### What you should do
Reproduce each line of the data below without any change.

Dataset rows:
::::::

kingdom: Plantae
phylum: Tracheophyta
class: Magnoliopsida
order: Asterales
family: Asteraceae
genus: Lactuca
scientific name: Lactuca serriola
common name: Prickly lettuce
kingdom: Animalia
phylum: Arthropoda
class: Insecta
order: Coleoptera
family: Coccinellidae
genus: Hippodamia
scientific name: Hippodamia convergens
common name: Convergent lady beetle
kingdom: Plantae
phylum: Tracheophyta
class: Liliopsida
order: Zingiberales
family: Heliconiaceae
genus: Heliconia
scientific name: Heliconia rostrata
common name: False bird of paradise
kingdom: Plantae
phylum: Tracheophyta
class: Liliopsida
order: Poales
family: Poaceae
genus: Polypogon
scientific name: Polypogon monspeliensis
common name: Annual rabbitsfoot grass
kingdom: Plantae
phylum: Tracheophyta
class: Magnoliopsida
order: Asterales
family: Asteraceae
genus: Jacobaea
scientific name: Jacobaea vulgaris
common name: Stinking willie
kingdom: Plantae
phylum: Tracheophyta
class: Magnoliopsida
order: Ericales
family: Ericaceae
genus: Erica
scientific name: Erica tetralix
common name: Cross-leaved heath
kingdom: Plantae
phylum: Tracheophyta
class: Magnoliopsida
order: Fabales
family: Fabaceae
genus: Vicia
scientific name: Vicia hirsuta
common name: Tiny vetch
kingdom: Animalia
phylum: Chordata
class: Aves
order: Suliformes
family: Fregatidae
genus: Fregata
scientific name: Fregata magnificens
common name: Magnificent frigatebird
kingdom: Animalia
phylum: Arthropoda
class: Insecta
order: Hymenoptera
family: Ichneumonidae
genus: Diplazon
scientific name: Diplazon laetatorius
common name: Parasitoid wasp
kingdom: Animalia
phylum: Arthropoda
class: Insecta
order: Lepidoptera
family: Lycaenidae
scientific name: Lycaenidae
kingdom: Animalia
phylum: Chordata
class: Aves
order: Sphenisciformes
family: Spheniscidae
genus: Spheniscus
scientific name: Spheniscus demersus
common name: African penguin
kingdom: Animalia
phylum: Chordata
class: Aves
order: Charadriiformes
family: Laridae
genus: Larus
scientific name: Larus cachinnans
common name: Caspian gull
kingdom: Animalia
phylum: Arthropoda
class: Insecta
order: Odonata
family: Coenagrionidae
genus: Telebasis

::::::

### Output of the task
kingdom: Plantae
phylum: Tracheophyta
class: Magnoliopsida
order: Asterales
family: Asteraceae
genus: Lactuca
scientific name: Lactuca serriola
common name: Prickly lettuce
kingdom: Animalia
phylum: Arthropoda
class: Insecta
order: Coleoptera
family: Coccinellidae
genus: Hippodamia
scientific name: Hippodamia convergens
common name: Convergent lady beetle
kingdom: Plantae
phylum: Tracheophyta
class: Liliopsida
order: Zingiberales
family: Heliconiaceae
genus: Heliconia
scientific name: Heliconia rostrata
common name: False bird of paradise
kingdom: Plantae
phylum: Tracheophyta
class: Liliopsida
order: Poales
family: Poaceae
genus: Polypogon
scientific name: Polypogon monspeliensis
common name: Annual rabbitsfoot grass
kingdom: Plantae
phylum: Tracheophyta
class: Magnoliopsida
order: Asterales
family: Asteraceae
genus: Jacobaea
scientific name: Jacobaea vulgaris
common name: Stinking willie
kingdom: Plantae
phylum: Tracheophyta
class: Magnoliopsida
order: Ericales
family: Ericaceae
genus: Erica
scientific name: Erica tetralix
common name: Cross-leaved heath
kingdom: Plantae
phylum: Tracheophyta
class: Magnoliopsida
order: Fabales
family: Fabaceae
genus: Vicia
scientific name: Vicia hirsuta
common name: Tiny vetch
kingdom: Animalia
phylum: Chordata
class: Aves
order: Suliformes
family: Fregatidae
genus: Fregata
scientific name: Fregata magnificens
common name: Magnificent frigatebird
kingdom: Animalia
phylum: Arthropoda
class: Insecta
order: Hymenoptera
family: Ichneumonidae
genus: Diplazon
scientific name: Diplazon laetatorius
common name: Parasitoid wasp
kingdom: Animalia
phylum: Arthropoda
class: Insecta
order: Lepidoptera
family: Lycaenidae
scientific name: Lycaenidae
kingdom: Animalia
phylum: Chordata
class: Aves
order: Sphenisciformes
family: Spheniscidae
genus: Spheniscus
scientific name: Spheniscus demersus
common name: African penguin
kingdom: Animalia
phylum: Chordata
class: Aves
order: Charadriiformes
family: Laridae
genus: Larus
scientific name: Larus cachinnans
common name: Caspian gull
kingdom: Animalia
phylum: Arthropoda
class: Insecta
order: Odonata
family: Coenagrionidae
genus: Telebasis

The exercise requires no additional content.